Welcome to part 1 of my Truth v. Myth series on the powerful idea of the “Protestant work ethic,” which has often been supposed to have built this country.
The Protestants described in this phrase are the 17th-century Puritans in New England who, by virtue of their dedication to hard work, long hours, and thrift, are described as not only increasing their own wealth and power, but instilling within all later Americans the idea that hard work is a virtue that always pays off.
The Protestant work ethic has been hauled out since the 19th century to describe “uniquely” American virtues. The innovations of the Industrial Age that poured out of the U.S. were seen as the result not just of American smarts, but of Americans’ ability to work longer and harder than the people of any other nation. We work hard, and we reap the benefits. Today, in the 21st century, the work ethic is almost always included in discussions of the fact that U.S. workers have the least amount of holiday/vacation/sick leave of any industrialized nation.
The basic notion is that Americans work had because it’s in our blood, and we wouldn’t have it any other way; to take more than two weeks’ vacation would not only be lazy, but it would mean turning our backs on our ancestors, our history, and our own national character.

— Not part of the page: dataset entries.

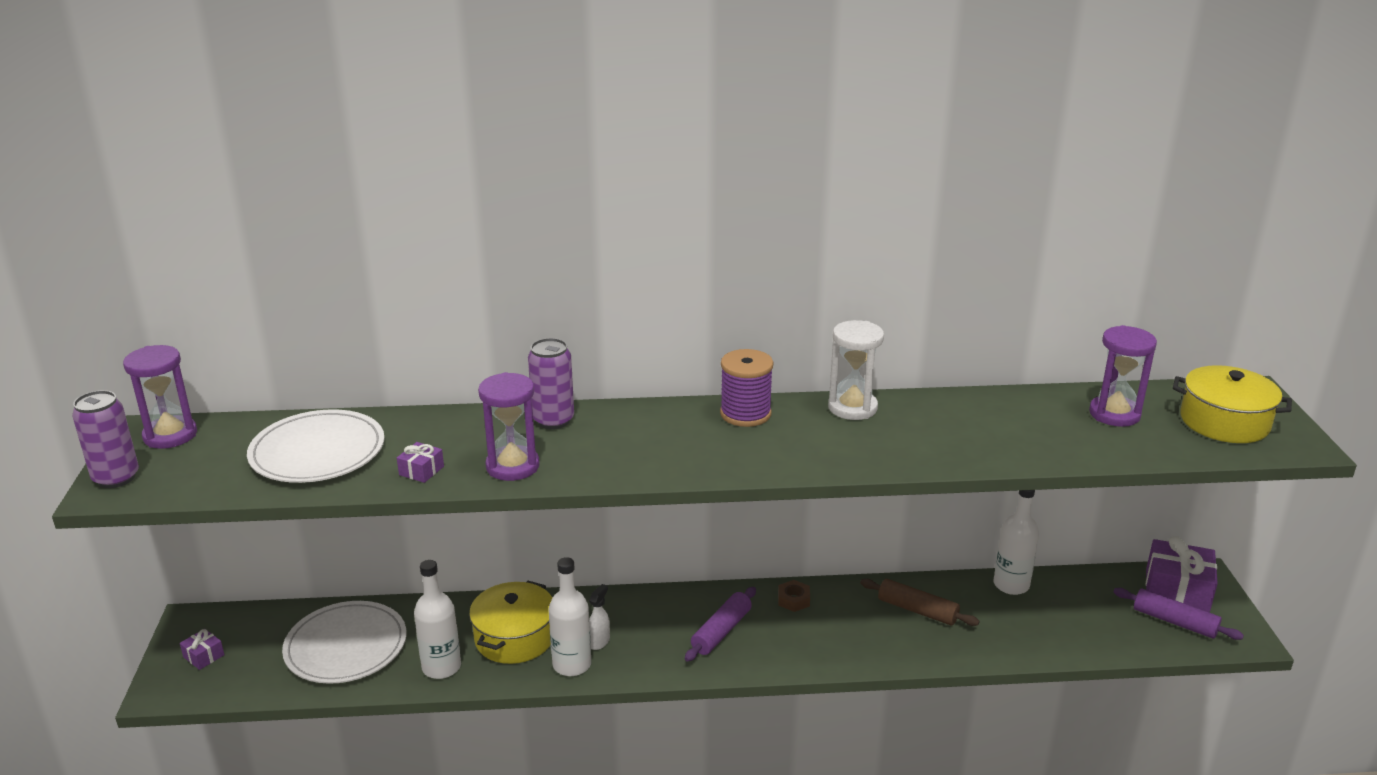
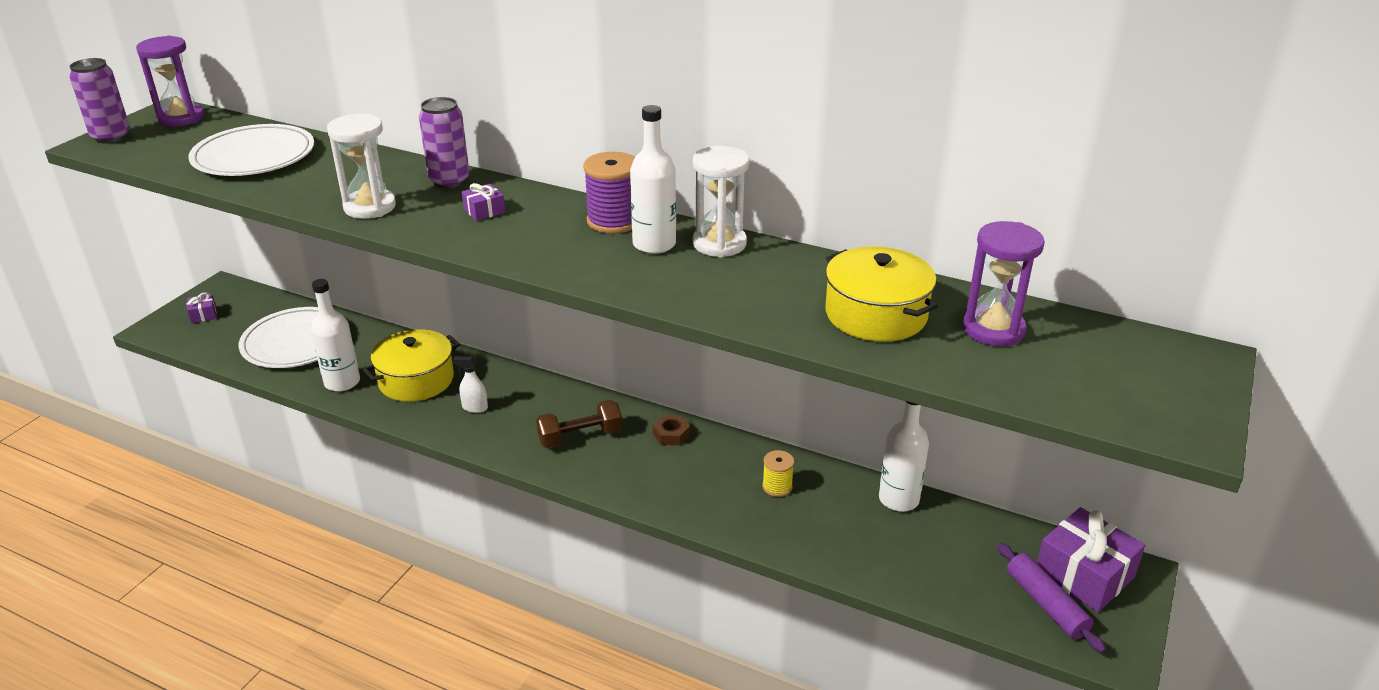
camera: 30 degrees right, 5 degrees up
(421, 470) = (302, 190): purple gift -> purple gift (484, 211)
(512, 466) = (370, 207): purple hourglass -> white hourglass
(572, 664) = (435, 417): white bottle -> white bottle (654, 244)
(599, 642) = (474, 408): white spray bottle -> white spray bottle turned 135 degrees counterclockwise
(721, 631) = (580, 437): purple rolling pin -> brown dumbbell
(917, 610) = (777, 487): brown rolling pin -> yellow spool
(1224, 422) = (1121, 377): yellow pot -> yellow pot (876, 314)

All of this begs the question of whether the Puritans of 17th-century New England actually venerated hard, unending work like we think they did.
The Puritans of New England are the subjects of many myths–that they only wore black, banned singing and dancing, hated sex, banned alcohol, went to church every day, and were constantly burning people as witches. If these myths were true, there would have been nothing for the New England Puritans to do but work! These myths are not true, but there is a grain of truth to associating the “work ethic” idea with the Puritans of America. It’s a long story, so let’s start at the beginning.
One of the most radical planks of the Puritan political platform in their native England was their determination to eradicate poverty. For over 1,000 years, the Catholic church had taught that the poor were blessed by God and a blessing to humankind. The poor gave everyone else a chance to practice charity, which, in Catholic dogma, was a way to redeem your soul and get to Heaven. Since the poor gave others this wonderful opportunity, they were a blessing. Since God gave them this role on Earth, they were blessed by God.
Therefore, no attempts were made by the church as a whole to stamp out poverty. Rather than try to better the condition of the poor, the church made it possible for many people to live in poverty. Monasteries, hospitals, convents, and other institutions existed to provide charity to the poor. (In the middle ages, hospitals were like hostels for the poor to stay at, and not places to go for medical treatment.) These institutions were supported by donations from the public, and created a comfortable system in which the number of poor never decreased, but the poor did not have to lay out in the streets begging or upsetting people with their terrible condition.
It’s anachronistic, but the situation was like a car with a broken window that has been very skillfully covered with plastic and securely duct-taped in place. The window is still missing, but the fix is very livable, and the owner may never get the window replaced. Not perfect, but very workable.
The Puritans smashed into this set-up with a vengeance. They were the first powerful, politically organized group in England to say that poverty was a curse and a sign of God’s displeasure, and that it ought to be wiped out. Today we are very used to the “war on poverty,” and it’s hard to remember that this was a completely alien idea in the late 1500s when the English Puritans introduced it.